→ Task brief: Since the data must remain as supplied, reproduce it word for word.
● ● ● ●
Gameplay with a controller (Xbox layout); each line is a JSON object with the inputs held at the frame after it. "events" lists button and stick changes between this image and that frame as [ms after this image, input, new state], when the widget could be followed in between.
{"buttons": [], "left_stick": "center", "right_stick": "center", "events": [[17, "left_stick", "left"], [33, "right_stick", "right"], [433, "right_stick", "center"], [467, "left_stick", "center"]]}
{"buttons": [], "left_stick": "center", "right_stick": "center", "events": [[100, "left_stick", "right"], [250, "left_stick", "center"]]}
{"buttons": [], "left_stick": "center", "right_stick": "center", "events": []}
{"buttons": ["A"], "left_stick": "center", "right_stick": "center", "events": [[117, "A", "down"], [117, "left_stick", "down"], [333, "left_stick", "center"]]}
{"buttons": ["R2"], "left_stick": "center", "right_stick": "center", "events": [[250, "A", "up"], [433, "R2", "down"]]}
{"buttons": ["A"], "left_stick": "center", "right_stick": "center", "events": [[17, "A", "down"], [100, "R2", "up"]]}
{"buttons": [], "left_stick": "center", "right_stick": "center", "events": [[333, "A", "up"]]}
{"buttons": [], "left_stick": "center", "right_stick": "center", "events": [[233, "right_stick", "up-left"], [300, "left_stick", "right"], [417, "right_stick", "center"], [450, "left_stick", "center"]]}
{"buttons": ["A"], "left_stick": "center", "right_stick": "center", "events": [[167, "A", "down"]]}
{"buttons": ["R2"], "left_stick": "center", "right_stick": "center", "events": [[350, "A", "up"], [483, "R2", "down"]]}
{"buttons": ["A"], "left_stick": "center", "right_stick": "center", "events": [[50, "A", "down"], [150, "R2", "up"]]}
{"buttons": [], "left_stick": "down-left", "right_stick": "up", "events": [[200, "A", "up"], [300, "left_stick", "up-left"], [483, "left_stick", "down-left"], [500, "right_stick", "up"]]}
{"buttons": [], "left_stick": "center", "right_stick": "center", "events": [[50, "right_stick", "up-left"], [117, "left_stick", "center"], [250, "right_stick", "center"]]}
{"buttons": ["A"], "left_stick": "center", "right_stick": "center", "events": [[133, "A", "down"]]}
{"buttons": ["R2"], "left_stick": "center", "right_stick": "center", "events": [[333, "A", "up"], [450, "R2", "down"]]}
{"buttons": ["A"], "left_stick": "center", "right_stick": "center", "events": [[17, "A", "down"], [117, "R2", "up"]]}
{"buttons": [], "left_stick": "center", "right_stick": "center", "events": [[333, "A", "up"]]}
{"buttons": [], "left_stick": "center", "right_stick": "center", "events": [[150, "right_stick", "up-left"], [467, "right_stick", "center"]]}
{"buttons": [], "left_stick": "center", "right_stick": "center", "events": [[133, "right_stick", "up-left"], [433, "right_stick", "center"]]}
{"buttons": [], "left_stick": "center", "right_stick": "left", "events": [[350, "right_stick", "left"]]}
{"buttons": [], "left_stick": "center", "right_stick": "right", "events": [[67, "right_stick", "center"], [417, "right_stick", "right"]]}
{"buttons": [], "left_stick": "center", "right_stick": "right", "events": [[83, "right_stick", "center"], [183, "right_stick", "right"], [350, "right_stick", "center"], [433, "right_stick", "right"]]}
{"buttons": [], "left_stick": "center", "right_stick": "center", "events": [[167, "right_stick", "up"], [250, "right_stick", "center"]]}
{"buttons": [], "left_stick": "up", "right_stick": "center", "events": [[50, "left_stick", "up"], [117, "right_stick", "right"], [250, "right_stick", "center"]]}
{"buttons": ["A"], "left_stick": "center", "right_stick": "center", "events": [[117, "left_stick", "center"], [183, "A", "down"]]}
● ● ● ●
→ Exercise output:
Gameplay with a controller (Xbox layout); each line is a JSON object with the inputs held at the frame after it. "events" lists button and stick changes between this image and that frame as [ms after this image, input, new state], when the widget could be followed in between.
{"buttons": [], "left_stick": "center", "right_stick": "center", "events": [[17, "left_stick", "left"], [33, "right_stick", "right"], [433, "right_stick", "center"], [467, "left_stick", "center"]]}
{"buttons": [], "left_stick": "center", "right_stick": "center", "events": [[100, "left_stick", "right"], [250, "left_stick", "center"]]}
{"buttons": [], "left_stick": "center", "right_stick": "center", "events": []}
{"buttons": ["A"], "left_stick": "center", "right_stick": "center", "events": [[117, "A", "down"], [117, "left_stick", "down"], [333, "left_stick", "center"]]}
{"buttons": ["R2"], "left_stick": "center", "right_stick": "center", "events": [[250, "A", "up"], [433, "R2", "down"]]}
{"buttons": ["A"], "left_stick": "center", "right_stick": "center", "events": [[17, "A", "down"], [100, "R2", "up"]]}
{"buttons": [], "left_stick": "center", "right_stick": "center", "events": [[333, "A", "up"]]}
{"buttons": [], "left_stick": "center", "right_stick": "center", "events": [[233, "right_stick", "up-left"], [300, "left_stick", "right"], [417, "right_stick", "center"], [450, "left_stick", "center"]]}
{"buttons": ["A"], "left_stick": "center", "right_stick": "center", "events": [[167, "A", "down"]]}
{"buttons": ["R2"], "left_stick": "center", "right_stick": "center", "events": [[350, "A", "up"], [483, "R2", "down"]]}
{"buttons": ["A"], "left_stick": "center", "right_stick": "center", "events": [[50, "A", "down"], [150, "R2", "up"]]}
{"buttons": [], "left_stick": "down-left", "right_stick": "up", "events": [[200, "A", "up"], [300, "left_stick", "up-left"], [483, "left_stick", "down-left"], [500, "right_stick", "up"]]}
{"buttons": [], "left_stick": "center", "right_stick": "center", "events": [[50, "right_stick", "up-left"], [117, "left_stick", "center"], [250, "right_stick", "center"]]}
{"buttons": ["A"], "left_stick": "center", "right_stick": "center", "events": [[133, "A", "down"]]}
{"buttons": ["R2"], "left_stick": "center", "right_stick": "center", "events": [[333, "A", "up"], [450, "R2", "down"]]}
{"buttons": ["A"], "left_stick": "center", "right_stick": "center", "events": [[17, "A", "down"], [117, "R2", "up"]]}
{"buttons": [], "left_stick": "center", "right_stick": "center", "events": [[333, "A", "up"]]}
{"buttons": [], "left_stick": "center", "right_stick": "center", "events": [[150, "right_stick", "up-left"], [467, "right_stick", "center"]]}
{"buttons": [], "left_stick": "center", "right_stick": "center", "events": [[133, "right_stick", "up-left"], [433, "right_stick", "center"]]}
{"buttons": [], "left_stick": "center", "right_stick": "left", "events": [[350, "right_stick", "left"]]}
{"buttons": [], "left_stick": "center", "right_stick": "right", "events": [[67, "right_stick", "center"], [417, "right_stick", "right"]]}
{"buttons": [], "left_stick": "center", "right_stick": "right", "events": [[83, "right_stick", "center"], [183, "right_stick", "right"], [350, "right_stick", "center"], [433, "right_stick", "right"]]}
{"buttons": [], "left_stick": "center", "right_stick": "center", "events": [[167, "right_stick", "up"], [250, "right_stick", "center"]]}
{"buttons": [], "left_stick": "up", "right_stick": "center", "events": [[50, "left_stick", "up"], [117, "right_stick", "right"], [250, "right_stick", "center"]]}
{"buttons": ["A"], "left_stick": "center", "right_stick": "center", "events": [[117, "left_stick", "center"], [183, "A", "down"]]}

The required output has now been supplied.